*** Material provided Section Begins ***

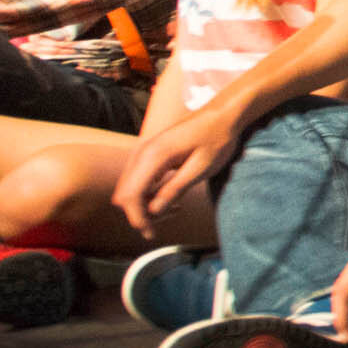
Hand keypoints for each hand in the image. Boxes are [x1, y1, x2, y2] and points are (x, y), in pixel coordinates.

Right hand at [116, 106, 245, 229]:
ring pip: (130, 189)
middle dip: (141, 213)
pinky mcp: (149, 155)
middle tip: (170, 217)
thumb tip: (153, 213)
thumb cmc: (216, 138)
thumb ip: (174, 190)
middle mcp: (141, 153)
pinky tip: (170, 197)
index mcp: (153, 156)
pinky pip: (139, 180)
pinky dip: (148, 193)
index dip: (137, 218)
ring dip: (145, 204)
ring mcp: (143, 152)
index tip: (151, 233)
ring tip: (175, 209)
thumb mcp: (201, 168)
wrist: (222, 114)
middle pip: (125, 195)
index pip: (130, 195)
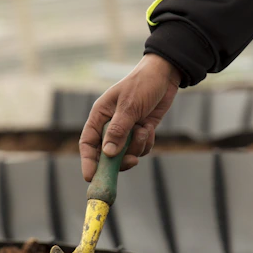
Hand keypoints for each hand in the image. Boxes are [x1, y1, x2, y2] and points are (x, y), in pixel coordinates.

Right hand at [79, 53, 181, 180]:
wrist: (165, 75)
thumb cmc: (142, 84)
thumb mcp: (129, 107)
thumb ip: (118, 131)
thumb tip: (107, 154)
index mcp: (100, 116)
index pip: (88, 143)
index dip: (88, 161)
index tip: (91, 176)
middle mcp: (110, 126)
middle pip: (106, 154)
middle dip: (119, 160)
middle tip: (132, 161)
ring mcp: (125, 131)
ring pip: (126, 154)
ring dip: (137, 147)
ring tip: (144, 130)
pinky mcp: (139, 133)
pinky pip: (140, 149)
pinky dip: (146, 143)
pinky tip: (150, 128)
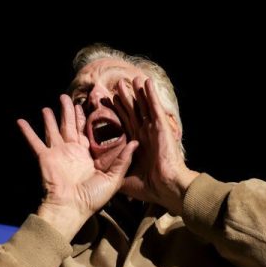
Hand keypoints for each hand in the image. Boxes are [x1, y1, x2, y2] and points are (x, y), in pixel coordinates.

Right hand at [18, 95, 138, 239]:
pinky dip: (27, 132)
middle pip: (70, 126)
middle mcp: (73, 151)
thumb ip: (123, 160)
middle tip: (66, 97)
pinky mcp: (45, 157)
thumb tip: (136, 142)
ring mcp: (58, 153)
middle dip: (69, 111)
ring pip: (53, 129)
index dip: (89, 118)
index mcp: (89, 155)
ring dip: (50, 118)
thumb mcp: (113, 179)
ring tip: (48, 106)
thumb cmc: (92, 197)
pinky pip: (35, 142)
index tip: (90, 103)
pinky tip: (20, 121)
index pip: (89, 131)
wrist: (70, 208)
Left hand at [112, 77, 197, 214]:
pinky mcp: (161, 127)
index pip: (125, 124)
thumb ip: (114, 172)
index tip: (107, 101)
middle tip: (117, 86)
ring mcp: (153, 130)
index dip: (117, 112)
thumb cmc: (148, 187)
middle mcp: (145, 135)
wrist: (165, 187)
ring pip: (143, 106)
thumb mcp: (123, 179)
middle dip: (125, 99)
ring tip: (131, 79)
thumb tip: (99, 174)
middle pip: (133, 112)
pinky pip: (154, 107)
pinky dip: (151, 94)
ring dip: (137, 93)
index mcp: (136, 145)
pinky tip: (147, 82)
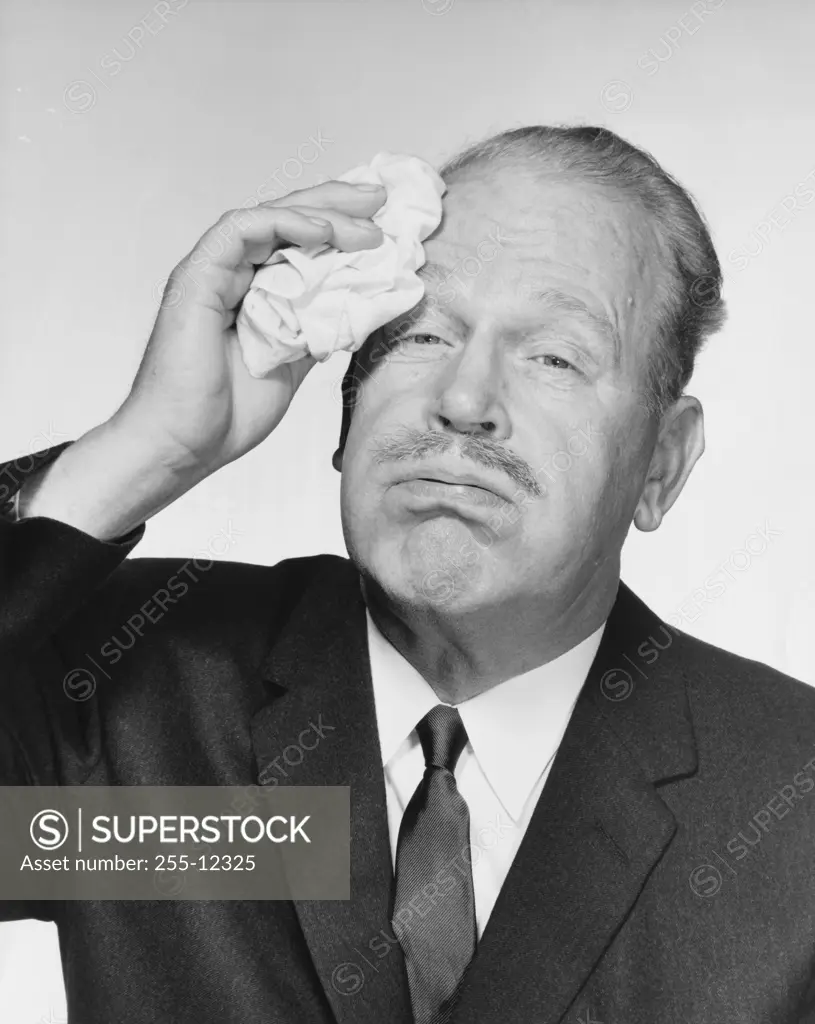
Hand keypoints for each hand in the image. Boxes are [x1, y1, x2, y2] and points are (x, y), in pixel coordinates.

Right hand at [114, 180, 386, 480]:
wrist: (184, 445)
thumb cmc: (227, 414)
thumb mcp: (294, 365)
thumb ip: (317, 331)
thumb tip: (358, 307)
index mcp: (252, 293)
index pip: (297, 244)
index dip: (339, 227)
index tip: (384, 225)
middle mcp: (231, 275)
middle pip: (287, 221)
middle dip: (337, 204)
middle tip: (381, 197)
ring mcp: (212, 273)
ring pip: (268, 218)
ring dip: (321, 213)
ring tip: (365, 220)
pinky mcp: (196, 276)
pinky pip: (240, 230)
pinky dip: (282, 223)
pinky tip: (320, 230)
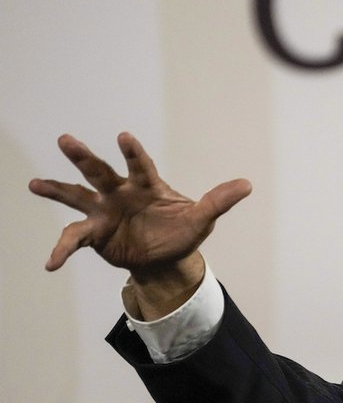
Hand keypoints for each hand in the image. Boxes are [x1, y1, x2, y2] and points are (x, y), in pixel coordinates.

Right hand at [29, 132, 250, 275]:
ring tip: (34, 184)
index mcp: (147, 186)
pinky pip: (74, 239)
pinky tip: (50, 264)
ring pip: (77, 196)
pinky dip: (61, 250)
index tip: (124, 137)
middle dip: (83, 157)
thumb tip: (247, 184)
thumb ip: (218, 201)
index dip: (133, 152)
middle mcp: (121, 193)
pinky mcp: (94, 233)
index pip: (140, 165)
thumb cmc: (182, 231)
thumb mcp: (202, 219)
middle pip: (100, 172)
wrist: (166, 258)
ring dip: (56, 189)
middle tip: (65, 139)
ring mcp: (104, 211)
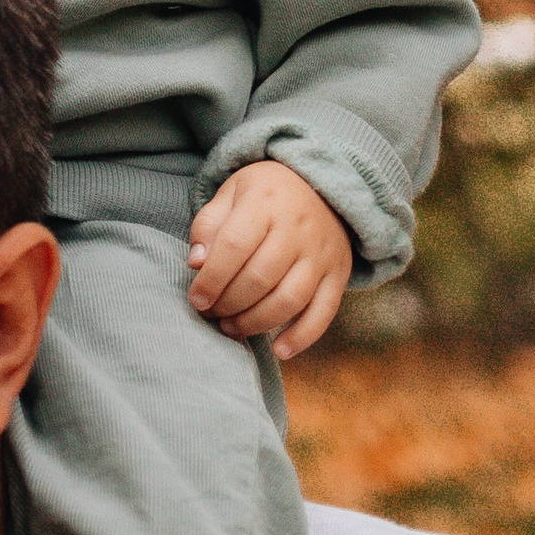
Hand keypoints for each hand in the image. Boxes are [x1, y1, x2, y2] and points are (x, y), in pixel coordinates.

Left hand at [187, 161, 351, 358]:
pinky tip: (279, 350)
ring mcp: (321, 253)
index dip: (211, 279)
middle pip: (260, 278)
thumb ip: (209, 226)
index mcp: (265, 203)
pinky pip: (324, 311)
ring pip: (290, 299)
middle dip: (229, 304)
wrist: (320, 183)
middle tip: (211, 314)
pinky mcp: (339, 273)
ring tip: (232, 328)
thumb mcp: (231, 193)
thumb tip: (196, 263)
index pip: (234, 247)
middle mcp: (297, 229)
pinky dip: (303, 336)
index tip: (196, 300)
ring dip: (256, 322)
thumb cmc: (264, 193)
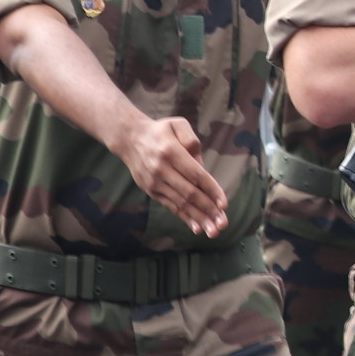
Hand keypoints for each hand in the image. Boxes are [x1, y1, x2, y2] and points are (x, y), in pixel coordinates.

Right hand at [115, 114, 230, 238]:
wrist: (130, 139)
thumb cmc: (161, 131)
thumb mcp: (177, 124)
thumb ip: (192, 140)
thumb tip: (202, 165)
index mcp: (170, 152)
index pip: (195, 174)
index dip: (211, 190)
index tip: (224, 204)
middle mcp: (161, 169)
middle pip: (189, 193)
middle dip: (208, 210)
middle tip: (223, 223)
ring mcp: (155, 182)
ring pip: (180, 203)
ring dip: (199, 218)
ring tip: (214, 231)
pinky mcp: (151, 191)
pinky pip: (171, 206)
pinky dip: (185, 217)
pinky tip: (197, 227)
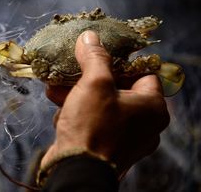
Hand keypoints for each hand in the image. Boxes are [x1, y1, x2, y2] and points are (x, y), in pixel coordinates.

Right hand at [42, 31, 169, 175]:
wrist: (75, 170)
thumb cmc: (93, 126)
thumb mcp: (94, 83)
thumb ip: (95, 57)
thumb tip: (90, 36)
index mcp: (151, 108)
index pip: (142, 73)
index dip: (120, 61)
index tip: (99, 54)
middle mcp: (143, 124)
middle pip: (116, 88)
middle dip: (88, 78)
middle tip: (72, 68)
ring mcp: (123, 138)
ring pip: (100, 105)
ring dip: (76, 93)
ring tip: (56, 85)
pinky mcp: (105, 147)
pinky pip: (92, 121)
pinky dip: (76, 112)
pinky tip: (58, 106)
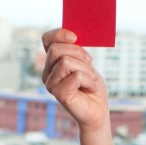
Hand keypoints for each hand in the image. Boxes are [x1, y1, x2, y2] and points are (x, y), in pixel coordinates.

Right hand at [41, 28, 113, 144]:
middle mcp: (47, 73)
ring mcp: (50, 84)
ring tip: (90, 79)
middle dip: (79, 53)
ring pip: (66, 61)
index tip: (75, 37)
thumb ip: (76, 50)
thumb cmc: (92, 86)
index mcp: (52, 62)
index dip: (59, 34)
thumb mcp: (85, 62)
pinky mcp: (58, 94)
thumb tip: (73, 35)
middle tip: (89, 64)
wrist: (98, 110)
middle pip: (57, 49)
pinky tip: (90, 88)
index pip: (47, 39)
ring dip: (86, 69)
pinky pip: (76, 76)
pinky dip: (89, 80)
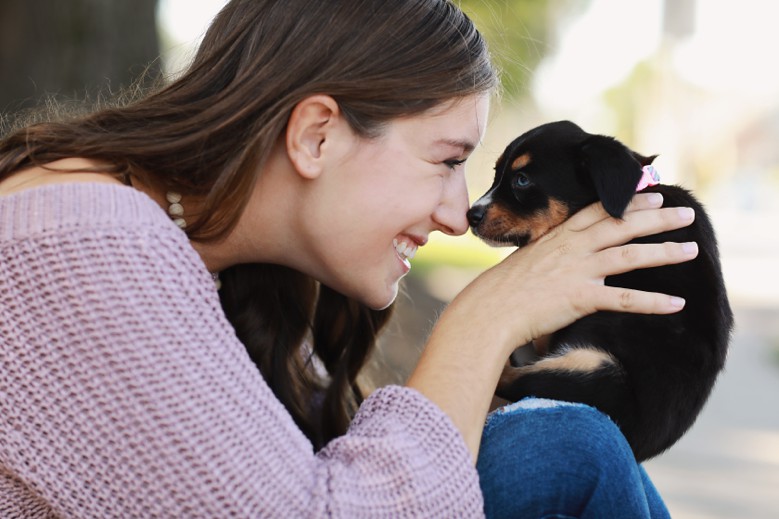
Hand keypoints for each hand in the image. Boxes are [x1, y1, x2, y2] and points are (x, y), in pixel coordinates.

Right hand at [448, 192, 698, 355]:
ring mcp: (577, 271)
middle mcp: (572, 248)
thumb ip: (550, 252)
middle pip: (622, 225)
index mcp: (559, 236)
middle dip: (658, 217)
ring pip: (630, 255)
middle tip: (686, 211)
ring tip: (693, 249)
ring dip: (664, 251)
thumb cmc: (503, 289)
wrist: (489, 310)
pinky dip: (654, 302)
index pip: (600, 210)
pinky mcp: (580, 298)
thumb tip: (563, 255)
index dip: (630, 201)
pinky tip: (677, 303)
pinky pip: (625, 300)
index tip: (653, 193)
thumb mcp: (527, 260)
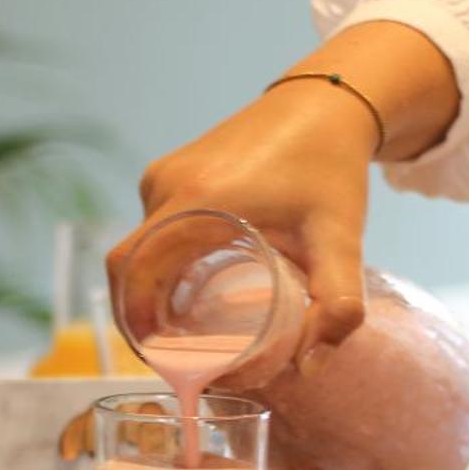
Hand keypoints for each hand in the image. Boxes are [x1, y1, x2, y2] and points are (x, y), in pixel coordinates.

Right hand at [110, 81, 375, 362]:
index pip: (132, 271)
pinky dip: (157, 263)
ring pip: (137, 247)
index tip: (158, 359)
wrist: (325, 102)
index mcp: (196, 200)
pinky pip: (150, 227)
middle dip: (140, 317)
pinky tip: (184, 290)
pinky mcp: (171, 169)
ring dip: (148, 290)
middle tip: (174, 357)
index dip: (133, 321)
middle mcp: (168, 184)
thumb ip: (338, 305)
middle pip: (128, 265)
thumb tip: (310, 367)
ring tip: (181, 333)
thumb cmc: (331, 166)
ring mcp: (165, 173)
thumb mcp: (340, 239)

*** Material provided Section Ends ***

**Exercise:**
Return, unchanged, the run of lines above that opens with the line containing "index pip: (89, 131)" and closes with the line containing "pinky pip: (154, 107)". Include both.

**Output:**
index pip: (89, 131)
wrist: (70, 208)
Left hand at [112, 77, 197, 214]:
pinky mcp: (161, 127)
index pip: (125, 124)
thumb ip: (114, 172)
index tip: (107, 101)
middle tip: (117, 86)
ring mcp: (153, 130)
index dip: (117, 112)
thumb cmc: (148, 187)
middle mcp: (145, 135)
wrist: (165, 187)
ring pip: (143, 106)
thumb mcp: (123, 179)
middle dip: (125, 99)
ring tip: (131, 79)
thumb tip: (99, 174)
middle pip: (133, 112)
pinky pip: (154, 107)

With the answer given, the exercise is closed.